In its latest report released on September 26, the ADB lowered Vietnam’s growth forecast as exports, agriculture, construction and mining are expected to moderate in the second half of the year.
However, the ADB’s figure is still higher than the target of 6.7% aimed for by the Vietnamese government.
The economy expanded by 7.08% in the first half of 2018 and the full-year target of 6.7% is highly likely to be met, said the Ministry of Planning and Investment earlier this week.
Vietnam’s economic performance was broad-based, driven by vigorous manufacturing growth, bumper agriculture production, robust services performance, resilient domestic consumption and strong investment fueled by FDI and domestic enterprises, said ADB economist Eric Sidgwick.
He added that economic growth is likely to hold up well in the near term buoyed by resilient domestic demand, improved business conditions, and a stable macroeconomic environment.

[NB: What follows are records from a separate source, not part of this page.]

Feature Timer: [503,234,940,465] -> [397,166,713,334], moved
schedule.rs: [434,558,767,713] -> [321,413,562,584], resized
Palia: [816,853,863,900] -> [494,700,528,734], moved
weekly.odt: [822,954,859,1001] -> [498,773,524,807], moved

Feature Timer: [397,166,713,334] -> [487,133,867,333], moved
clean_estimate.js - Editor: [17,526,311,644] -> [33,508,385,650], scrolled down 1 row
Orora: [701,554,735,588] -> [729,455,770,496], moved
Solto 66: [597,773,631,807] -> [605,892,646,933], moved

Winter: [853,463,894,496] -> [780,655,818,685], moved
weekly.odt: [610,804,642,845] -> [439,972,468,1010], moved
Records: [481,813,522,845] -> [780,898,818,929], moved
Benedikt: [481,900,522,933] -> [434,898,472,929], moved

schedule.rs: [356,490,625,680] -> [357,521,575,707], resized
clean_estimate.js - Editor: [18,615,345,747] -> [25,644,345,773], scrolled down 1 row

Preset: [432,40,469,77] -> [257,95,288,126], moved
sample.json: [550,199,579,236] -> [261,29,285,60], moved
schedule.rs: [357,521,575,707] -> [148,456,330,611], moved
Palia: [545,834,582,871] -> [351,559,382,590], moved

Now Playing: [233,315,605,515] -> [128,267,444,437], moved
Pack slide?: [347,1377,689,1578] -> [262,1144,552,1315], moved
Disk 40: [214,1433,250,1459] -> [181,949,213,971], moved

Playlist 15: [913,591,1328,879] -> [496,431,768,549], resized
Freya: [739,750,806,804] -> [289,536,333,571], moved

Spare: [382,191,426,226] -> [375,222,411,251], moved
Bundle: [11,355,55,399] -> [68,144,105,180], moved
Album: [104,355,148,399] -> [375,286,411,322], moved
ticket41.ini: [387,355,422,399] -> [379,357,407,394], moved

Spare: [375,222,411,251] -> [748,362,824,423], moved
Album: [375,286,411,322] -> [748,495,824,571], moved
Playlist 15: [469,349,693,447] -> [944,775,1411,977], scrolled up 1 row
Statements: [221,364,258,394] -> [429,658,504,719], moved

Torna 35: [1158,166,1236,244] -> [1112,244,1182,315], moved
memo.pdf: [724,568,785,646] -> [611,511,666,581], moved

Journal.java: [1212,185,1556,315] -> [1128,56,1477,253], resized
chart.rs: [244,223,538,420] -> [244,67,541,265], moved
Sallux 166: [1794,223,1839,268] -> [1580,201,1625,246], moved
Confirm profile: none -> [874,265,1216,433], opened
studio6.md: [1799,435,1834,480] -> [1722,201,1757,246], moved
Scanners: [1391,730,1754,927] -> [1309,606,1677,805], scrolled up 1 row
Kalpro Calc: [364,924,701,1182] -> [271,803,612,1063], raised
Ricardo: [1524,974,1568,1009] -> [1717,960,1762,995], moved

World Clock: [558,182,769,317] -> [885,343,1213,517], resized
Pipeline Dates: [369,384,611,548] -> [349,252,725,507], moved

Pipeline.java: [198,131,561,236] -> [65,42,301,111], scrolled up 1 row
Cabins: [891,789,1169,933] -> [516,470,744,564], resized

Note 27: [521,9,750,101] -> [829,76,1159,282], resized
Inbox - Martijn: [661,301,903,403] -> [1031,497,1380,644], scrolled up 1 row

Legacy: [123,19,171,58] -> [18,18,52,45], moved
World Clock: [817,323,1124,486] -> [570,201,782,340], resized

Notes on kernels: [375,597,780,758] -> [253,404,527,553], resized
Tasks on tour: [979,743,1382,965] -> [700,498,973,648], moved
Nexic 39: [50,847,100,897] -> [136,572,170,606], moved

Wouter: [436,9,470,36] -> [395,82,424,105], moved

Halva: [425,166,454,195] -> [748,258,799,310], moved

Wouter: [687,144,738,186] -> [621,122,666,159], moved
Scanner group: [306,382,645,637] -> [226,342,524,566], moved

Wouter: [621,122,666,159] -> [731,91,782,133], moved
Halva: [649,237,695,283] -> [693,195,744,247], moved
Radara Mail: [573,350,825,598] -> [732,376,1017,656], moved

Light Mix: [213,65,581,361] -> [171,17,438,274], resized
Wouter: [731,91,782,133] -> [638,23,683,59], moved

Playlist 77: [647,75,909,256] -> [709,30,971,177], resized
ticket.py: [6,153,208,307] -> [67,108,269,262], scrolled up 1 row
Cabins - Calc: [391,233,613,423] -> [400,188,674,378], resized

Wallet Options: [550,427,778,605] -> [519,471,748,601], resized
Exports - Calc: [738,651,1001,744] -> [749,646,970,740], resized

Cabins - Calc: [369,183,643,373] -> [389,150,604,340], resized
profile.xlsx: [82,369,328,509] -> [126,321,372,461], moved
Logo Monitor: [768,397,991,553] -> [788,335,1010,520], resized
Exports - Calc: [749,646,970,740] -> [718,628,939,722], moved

Vietnam’s economy, however, remains vulnerable to external and domestic challenges.
Growth moderation in the major economies such as China, the EU and Japan may dampen the aggregated demand of global trade while escalating trade frictions around the world could adversely impact the export performance and FDI inflows to Vietnam.
At home, inflationary pressure is likely to persist over the near term because of increases in global oil and food prices.
The ADB revised Vietnam’s inflation to 4.0% in 2018 and 4.5% for 2019, up from the April estimates of 3.7% and 4.0%, respectively.